Assignment = Quote the data verbatim, starting with the line containing "Source code" and going on through the line containing "9. **데이터 보존**".
○ ○ ○ ○ ○ ○ ○
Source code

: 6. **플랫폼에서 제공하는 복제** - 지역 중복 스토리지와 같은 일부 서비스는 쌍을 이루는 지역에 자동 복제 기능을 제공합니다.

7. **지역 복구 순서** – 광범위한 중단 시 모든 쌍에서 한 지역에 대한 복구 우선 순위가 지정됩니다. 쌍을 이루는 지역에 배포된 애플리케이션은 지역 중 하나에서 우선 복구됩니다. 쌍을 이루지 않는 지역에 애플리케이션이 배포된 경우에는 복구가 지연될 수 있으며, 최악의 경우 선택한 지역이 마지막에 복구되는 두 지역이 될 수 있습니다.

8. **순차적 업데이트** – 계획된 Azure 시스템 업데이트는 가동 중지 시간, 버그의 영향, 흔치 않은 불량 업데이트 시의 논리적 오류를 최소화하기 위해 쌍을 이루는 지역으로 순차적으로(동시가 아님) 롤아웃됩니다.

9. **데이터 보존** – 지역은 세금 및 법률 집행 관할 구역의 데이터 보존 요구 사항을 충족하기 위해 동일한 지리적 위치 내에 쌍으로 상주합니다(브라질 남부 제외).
○ ○ ○ ○ ○ ○ ○
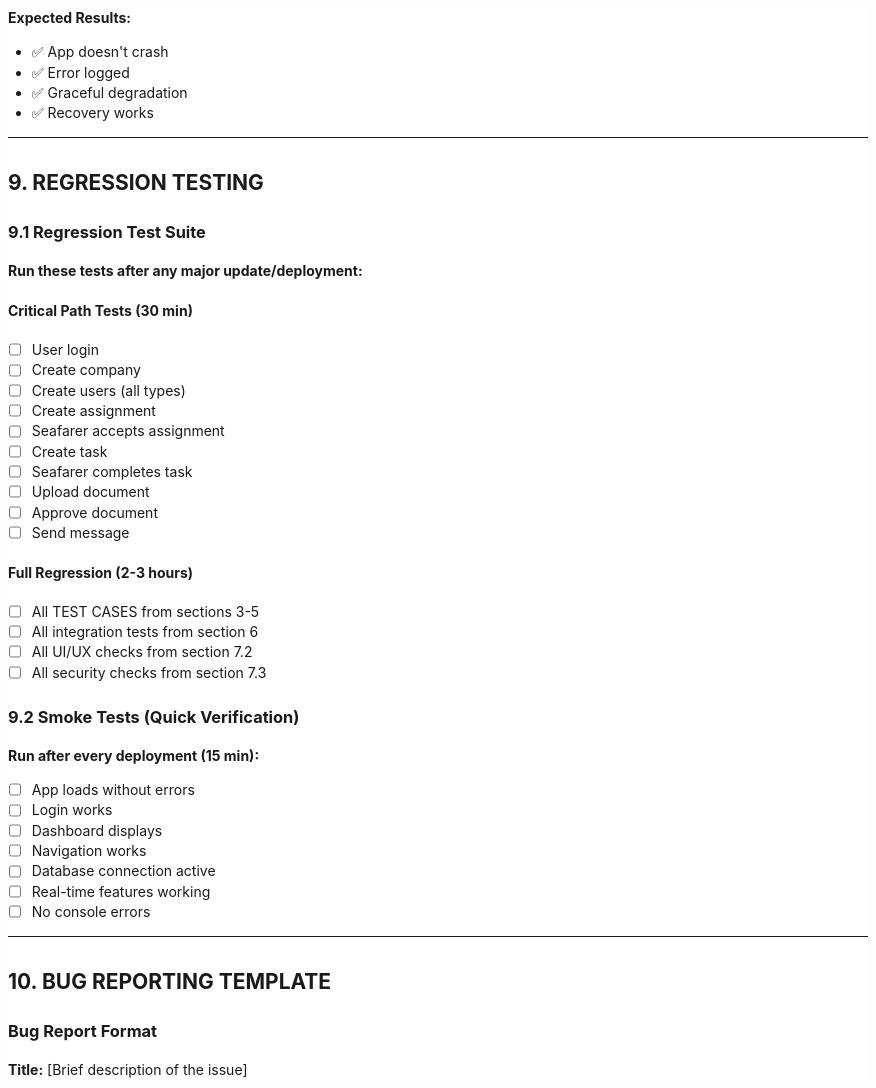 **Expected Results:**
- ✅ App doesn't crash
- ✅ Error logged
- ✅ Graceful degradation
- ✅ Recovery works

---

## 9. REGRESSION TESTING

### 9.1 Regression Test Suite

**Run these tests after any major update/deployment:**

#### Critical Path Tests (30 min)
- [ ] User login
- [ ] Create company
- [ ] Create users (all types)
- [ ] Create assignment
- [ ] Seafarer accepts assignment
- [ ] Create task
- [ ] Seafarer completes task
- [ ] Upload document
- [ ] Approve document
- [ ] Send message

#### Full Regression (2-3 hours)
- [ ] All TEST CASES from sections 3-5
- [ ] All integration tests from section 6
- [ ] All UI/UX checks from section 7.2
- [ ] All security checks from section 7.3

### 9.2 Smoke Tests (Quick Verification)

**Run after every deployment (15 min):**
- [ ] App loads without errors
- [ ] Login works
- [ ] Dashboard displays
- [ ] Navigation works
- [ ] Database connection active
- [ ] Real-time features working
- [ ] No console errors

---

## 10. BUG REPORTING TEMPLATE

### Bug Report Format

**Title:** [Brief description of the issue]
○ ○ ○ ○ ○ ○ ○
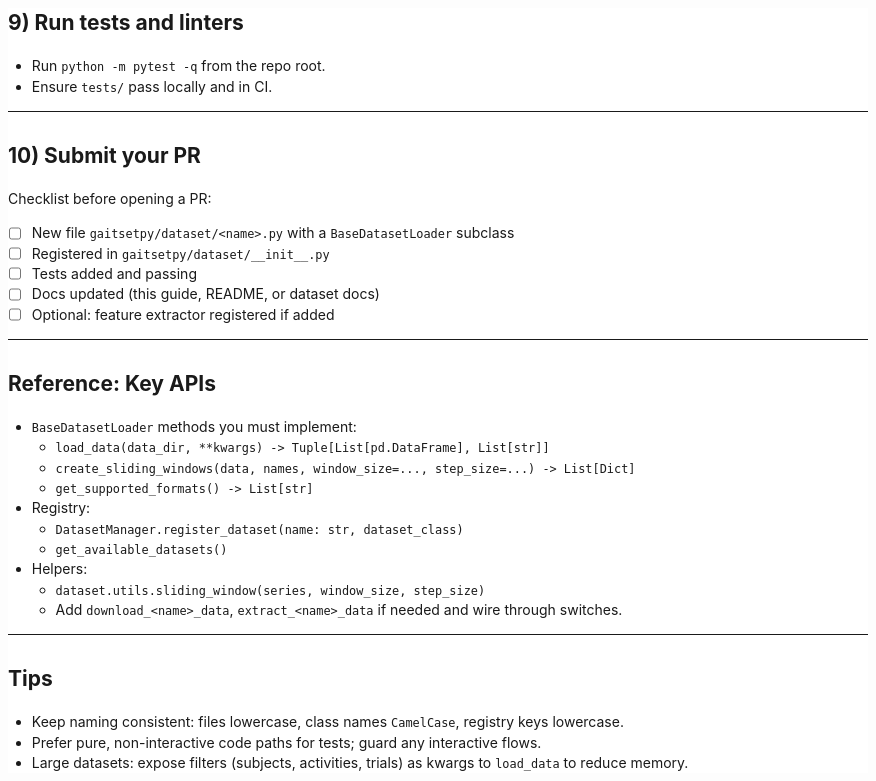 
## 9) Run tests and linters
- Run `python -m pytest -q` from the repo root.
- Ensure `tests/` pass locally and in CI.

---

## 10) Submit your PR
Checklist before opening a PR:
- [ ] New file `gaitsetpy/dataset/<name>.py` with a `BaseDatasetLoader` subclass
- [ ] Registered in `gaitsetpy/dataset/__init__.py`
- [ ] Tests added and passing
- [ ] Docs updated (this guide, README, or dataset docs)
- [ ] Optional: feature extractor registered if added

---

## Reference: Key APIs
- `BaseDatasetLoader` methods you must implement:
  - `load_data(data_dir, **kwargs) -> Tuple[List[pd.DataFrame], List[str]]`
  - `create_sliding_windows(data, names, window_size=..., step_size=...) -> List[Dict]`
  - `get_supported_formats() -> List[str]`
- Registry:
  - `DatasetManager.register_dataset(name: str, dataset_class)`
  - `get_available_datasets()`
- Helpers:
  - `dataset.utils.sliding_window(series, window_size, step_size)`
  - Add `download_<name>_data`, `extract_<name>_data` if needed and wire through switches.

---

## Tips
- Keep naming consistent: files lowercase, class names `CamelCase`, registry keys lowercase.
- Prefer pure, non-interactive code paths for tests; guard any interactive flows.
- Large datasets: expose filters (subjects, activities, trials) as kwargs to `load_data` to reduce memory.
○ ○ ○ ○ ○ ○ ○
Exercise output =
Source code

: 6. **플랫폼에서 제공하는 복제** - 지역 중복 스토리지와 같은 일부 서비스는 쌍을 이루는 지역에 자동 복제 기능을 제공합니다.

7. **지역 복구 순서** – 광범위한 중단 시 모든 쌍에서 한 지역에 대한 복구 우선 순위가 지정됩니다. 쌍을 이루는 지역에 배포된 애플리케이션은 지역 중 하나에서 우선 복구됩니다. 쌍을 이루지 않는 지역에 애플리케이션이 배포된 경우에는 복구가 지연될 수 있으며, 최악의 경우 선택한 지역이 마지막에 복구되는 두 지역이 될 수 있습니다.

8. **순차적 업데이트** – 계획된 Azure 시스템 업데이트는 가동 중지 시간, 버그의 영향, 흔치 않은 불량 업데이트 시의 논리적 오류를 최소화하기 위해 쌍을 이루는 지역으로 순차적으로(동시가 아님) 롤아웃됩니다.

9. **데이터 보존** – 지역은 세금 및 법률 집행 관할 구역의 데이터 보존 요구 사항을 충족하기 위해 동일한 지리적 위치 내에 쌍으로 상주합니다(브라질 남부 제외).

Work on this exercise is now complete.